Though health professionals used to warn people from eating too much cod due to its cholesterol content, research around fish consumption continues to show it does nothing but good for the heart. One 2015 study found those who consumed 60% of their protein from cod experienced a drop in cholesterol levels.
- 1 tablespoon peanut or canola oil
- 4 scallions, sliced
- 2 garlic cloves, minced
- 1 tablespoon minced fresh ginger
- 2 cups cooked brown rice
- 1 bunch broccolini, halved if large
- ½ teaspoon salt, divided
- 1¼ pounds cod, cut into 4 pieces
- ¼ teaspoon pepper
- 2 tablespoons gochujang
- 2 tablespoons mayonnaise
Directions: Preheat oven to 450 degrees Fahrenheit.

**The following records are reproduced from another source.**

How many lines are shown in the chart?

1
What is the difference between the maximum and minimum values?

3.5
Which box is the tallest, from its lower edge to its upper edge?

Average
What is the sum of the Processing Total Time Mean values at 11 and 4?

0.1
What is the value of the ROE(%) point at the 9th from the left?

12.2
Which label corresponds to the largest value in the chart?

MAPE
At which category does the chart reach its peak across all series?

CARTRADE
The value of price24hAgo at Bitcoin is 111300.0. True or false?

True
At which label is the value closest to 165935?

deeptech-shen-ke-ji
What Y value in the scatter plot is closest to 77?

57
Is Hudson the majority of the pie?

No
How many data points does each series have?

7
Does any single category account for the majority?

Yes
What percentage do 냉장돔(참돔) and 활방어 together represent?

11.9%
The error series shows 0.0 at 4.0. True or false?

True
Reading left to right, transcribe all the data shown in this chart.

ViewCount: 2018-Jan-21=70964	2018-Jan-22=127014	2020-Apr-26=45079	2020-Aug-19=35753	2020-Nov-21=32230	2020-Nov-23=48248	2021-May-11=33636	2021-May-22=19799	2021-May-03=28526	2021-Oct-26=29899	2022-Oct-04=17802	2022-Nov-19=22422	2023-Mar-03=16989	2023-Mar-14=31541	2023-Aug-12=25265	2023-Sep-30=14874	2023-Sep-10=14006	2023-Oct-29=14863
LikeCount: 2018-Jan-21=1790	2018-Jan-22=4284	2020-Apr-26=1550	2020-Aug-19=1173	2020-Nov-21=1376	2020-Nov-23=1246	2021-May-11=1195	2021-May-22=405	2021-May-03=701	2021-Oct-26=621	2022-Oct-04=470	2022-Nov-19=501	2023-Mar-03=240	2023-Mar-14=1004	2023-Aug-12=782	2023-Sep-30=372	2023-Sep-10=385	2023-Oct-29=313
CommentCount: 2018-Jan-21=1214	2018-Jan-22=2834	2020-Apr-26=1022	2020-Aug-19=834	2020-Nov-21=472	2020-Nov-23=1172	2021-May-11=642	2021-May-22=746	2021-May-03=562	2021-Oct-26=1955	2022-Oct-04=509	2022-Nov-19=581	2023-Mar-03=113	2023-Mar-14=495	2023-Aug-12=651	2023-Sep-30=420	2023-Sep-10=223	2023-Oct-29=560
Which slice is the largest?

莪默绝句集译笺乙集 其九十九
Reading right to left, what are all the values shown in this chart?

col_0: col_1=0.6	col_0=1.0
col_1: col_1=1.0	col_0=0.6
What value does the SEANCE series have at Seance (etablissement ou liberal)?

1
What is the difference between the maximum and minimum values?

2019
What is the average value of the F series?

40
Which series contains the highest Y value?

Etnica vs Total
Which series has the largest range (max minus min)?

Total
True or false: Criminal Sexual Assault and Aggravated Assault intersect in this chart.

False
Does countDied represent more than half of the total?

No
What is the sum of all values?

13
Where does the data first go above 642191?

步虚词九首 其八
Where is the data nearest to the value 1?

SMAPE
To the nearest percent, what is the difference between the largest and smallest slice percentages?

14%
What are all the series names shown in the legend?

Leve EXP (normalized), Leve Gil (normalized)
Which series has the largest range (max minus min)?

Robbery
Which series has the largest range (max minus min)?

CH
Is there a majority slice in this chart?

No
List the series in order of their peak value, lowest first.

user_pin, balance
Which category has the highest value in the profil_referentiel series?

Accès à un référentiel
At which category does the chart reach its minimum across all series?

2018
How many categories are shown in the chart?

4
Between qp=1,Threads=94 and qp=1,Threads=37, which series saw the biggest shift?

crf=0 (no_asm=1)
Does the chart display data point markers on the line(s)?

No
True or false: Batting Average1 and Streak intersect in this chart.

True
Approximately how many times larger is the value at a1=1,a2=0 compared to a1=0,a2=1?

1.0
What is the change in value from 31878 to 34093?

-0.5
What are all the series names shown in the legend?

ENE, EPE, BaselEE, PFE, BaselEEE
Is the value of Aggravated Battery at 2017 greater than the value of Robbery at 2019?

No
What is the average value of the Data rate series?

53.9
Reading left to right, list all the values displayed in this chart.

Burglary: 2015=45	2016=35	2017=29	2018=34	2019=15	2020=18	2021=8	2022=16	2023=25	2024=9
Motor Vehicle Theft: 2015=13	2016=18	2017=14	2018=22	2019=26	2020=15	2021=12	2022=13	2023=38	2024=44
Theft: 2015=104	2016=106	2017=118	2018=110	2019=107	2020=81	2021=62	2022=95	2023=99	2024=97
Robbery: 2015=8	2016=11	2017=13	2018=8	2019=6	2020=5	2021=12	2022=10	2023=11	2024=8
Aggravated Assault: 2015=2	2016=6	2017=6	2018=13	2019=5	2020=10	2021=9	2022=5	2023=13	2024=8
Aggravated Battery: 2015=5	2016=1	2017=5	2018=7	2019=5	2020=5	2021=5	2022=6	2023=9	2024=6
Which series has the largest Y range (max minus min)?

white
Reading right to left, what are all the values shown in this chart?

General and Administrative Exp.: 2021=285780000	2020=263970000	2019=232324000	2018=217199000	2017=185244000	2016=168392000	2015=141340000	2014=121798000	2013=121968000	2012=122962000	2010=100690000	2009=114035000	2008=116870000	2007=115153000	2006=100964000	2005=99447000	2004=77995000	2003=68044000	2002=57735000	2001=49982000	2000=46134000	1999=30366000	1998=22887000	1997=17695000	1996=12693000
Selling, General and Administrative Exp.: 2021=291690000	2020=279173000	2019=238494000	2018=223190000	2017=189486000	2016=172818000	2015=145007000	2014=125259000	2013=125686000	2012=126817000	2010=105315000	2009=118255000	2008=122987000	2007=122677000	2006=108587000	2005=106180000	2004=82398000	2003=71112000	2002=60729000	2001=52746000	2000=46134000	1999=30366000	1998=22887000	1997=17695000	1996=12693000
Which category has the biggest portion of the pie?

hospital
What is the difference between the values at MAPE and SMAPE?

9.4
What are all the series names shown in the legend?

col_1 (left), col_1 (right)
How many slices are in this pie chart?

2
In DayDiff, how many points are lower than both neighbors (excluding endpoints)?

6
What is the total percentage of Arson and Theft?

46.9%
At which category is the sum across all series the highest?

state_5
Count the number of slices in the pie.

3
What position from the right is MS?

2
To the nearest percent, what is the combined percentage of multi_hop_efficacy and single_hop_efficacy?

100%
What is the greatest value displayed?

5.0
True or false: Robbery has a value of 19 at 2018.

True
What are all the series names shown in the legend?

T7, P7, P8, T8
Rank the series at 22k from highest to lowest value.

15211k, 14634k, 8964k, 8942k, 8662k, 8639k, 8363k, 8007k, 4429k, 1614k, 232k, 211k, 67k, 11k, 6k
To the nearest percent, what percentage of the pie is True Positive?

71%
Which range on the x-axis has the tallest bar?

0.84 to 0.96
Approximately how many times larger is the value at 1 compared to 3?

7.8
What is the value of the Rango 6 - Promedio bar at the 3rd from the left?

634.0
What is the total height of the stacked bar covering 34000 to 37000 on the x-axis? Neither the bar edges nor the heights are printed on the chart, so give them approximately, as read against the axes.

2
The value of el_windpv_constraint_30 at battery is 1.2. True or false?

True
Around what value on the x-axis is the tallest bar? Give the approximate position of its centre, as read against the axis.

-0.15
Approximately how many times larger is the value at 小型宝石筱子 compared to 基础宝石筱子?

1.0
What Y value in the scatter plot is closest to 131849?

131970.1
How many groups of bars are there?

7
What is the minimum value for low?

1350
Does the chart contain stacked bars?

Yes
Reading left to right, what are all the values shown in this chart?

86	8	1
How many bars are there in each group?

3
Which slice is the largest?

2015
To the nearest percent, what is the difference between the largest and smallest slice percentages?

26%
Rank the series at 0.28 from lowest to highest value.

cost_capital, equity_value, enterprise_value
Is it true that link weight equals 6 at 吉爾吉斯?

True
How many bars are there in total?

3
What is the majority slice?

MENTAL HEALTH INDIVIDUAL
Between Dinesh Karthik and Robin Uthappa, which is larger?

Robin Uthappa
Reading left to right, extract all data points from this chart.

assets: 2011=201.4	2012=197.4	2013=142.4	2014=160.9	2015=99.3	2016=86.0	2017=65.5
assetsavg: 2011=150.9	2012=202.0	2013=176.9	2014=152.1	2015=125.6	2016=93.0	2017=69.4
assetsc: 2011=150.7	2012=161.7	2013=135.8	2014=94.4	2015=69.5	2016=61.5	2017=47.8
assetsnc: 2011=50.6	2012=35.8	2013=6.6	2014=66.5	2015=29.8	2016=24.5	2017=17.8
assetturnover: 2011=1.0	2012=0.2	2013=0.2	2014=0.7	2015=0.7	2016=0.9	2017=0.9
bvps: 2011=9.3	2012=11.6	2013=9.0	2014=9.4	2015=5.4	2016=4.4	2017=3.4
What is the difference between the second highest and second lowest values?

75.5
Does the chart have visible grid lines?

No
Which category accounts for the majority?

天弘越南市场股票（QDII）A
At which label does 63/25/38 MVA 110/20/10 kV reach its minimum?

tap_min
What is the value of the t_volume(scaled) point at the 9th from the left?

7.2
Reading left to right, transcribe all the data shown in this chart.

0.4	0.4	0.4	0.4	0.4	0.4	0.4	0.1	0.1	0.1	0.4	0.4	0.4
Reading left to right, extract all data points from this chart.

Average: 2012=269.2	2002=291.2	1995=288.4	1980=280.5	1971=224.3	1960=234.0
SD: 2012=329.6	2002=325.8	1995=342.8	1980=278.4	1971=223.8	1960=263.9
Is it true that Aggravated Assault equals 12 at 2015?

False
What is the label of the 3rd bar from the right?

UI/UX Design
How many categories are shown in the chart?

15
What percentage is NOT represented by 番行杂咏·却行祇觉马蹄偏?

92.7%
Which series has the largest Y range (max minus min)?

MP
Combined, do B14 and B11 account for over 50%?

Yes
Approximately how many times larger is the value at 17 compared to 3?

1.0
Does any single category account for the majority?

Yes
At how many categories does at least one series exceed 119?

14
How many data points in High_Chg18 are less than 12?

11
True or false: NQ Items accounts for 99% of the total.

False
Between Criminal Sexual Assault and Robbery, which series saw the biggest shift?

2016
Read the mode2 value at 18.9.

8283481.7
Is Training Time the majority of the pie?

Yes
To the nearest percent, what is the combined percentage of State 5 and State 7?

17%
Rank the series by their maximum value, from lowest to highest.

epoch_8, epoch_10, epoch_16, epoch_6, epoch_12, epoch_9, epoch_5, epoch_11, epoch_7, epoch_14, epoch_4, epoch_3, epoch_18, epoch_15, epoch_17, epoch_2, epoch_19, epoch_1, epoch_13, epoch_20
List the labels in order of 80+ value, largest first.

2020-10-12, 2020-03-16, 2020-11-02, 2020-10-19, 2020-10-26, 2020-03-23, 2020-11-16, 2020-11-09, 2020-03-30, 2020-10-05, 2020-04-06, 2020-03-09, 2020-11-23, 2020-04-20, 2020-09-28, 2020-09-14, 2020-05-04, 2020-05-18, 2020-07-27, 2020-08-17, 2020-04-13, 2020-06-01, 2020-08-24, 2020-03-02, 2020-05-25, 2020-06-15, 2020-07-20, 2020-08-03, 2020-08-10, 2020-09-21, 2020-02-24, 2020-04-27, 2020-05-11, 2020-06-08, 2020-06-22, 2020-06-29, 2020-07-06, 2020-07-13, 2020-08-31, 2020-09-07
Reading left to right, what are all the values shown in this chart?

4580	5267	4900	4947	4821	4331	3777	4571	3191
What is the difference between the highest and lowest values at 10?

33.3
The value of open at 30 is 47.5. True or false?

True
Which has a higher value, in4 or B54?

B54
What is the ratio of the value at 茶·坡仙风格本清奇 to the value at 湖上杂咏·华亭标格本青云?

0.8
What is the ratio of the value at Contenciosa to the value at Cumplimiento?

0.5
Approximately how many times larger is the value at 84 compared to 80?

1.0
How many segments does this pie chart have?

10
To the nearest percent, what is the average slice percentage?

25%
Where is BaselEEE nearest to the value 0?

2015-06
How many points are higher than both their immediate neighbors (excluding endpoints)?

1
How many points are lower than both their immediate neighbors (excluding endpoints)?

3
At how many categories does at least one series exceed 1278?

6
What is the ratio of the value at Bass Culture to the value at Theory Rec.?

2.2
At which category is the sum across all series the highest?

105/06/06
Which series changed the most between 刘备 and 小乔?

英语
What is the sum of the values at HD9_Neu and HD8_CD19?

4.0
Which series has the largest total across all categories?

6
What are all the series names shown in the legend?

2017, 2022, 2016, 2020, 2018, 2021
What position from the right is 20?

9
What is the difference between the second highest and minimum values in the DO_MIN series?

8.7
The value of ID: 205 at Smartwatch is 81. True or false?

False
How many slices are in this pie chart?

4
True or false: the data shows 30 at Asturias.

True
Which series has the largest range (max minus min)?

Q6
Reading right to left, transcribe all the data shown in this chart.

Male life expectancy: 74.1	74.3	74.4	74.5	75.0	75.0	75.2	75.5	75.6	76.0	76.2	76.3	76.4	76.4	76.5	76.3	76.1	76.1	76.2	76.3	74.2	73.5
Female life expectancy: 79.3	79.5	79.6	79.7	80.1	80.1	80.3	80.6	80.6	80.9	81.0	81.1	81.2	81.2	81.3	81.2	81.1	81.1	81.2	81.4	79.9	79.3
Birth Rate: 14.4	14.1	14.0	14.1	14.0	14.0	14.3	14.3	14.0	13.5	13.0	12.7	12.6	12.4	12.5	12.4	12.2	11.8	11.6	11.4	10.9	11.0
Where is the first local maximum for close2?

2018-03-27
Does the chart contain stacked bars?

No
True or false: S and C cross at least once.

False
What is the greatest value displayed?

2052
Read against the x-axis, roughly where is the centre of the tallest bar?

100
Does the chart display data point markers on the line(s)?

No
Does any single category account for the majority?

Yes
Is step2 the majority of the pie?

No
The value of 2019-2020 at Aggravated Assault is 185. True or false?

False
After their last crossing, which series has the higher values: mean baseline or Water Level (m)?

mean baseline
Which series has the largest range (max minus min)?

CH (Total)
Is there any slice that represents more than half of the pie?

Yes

Cut 4 large pieces of parchment paper or foil, measuring about 18 inches long. If using foil, spray with nonstick cooking spray.
Heat oil in a medium saucepan set over medium heat. Add scallions, garlic, and ginger and cook until softened and beginning to brown, 30 seconds to 1 minute. Add rice and continue to cook, stirring, until hot, about 1 minute.
Lay out parchment or foil on a work surface so long sides face you. Fold each in half by bringing short sides together, then open. Place ½ cup of rice on one side of each piece, then evenly top with broccolini. Season with ¼ teaspoon salt and pepper. Combine gochujang and mayonnaise in a small bowl and brush evenly over each piece of fish. Add fish to packets, then close and seal edges tightly with small folds.
Transfer packets to a baking sheet and cook until fish is just cooked through, about 14 minutes. Transfer packets to plates, cut tops open with scissors, and serve.
5. Fisherman’s Stew
Brimming with wine, Cajun spices, fish, shellfish, and tomatoes, Good Housekeeping’s hearty seafood stew is a delicious way to warm up on a chilly night. It’s also super easy, so even kitchen novices can pull off this dish. If you like things extra spicy, add a pinch of cayenne along with the Cajun seasoning.
Any recipe that doesn’t contain added sugar is a good choice to prevent developing Type 2 diabetes. It turns out fish may lower your chances even more. One 2014 study found those who eat lean fish, including cod, are less likely to suffer from the disease.
- 1 tablespoon olive oil
- 1 medium onion, chopped
- 1 yellow bell pepper, chopped
- 1 celery stalk, chopped
- 2 garlic cloves, minced
- 1 teaspoon Cajun seasoning
- ½ teaspoon salt
- 1 (14.5-ounce) can diced tomatoes
- 1 cup water
- ½ pound cod, cut into pieces
- ½ pound medium shrimp
- Crusty bread
Directions: Heat oil in a 4-quart saucepan set over medium-high heat. Add onion, pepper, and celery and cook for about 10 minutes, or until tender and beginning to brown. Stir in garlic, seasoning, and salt. Cook, stirring, for 1 minute.
Add tomatoes, water, and wine. Bring to a boil, reduce to medium-low heat, and simmer, covered, for 10 minutes.
Stir in cod and shrimp. Cover and simmer until cod and shrimp are just cooked through, about 3 to 4 minutes, stirring once. Serve soup with bread.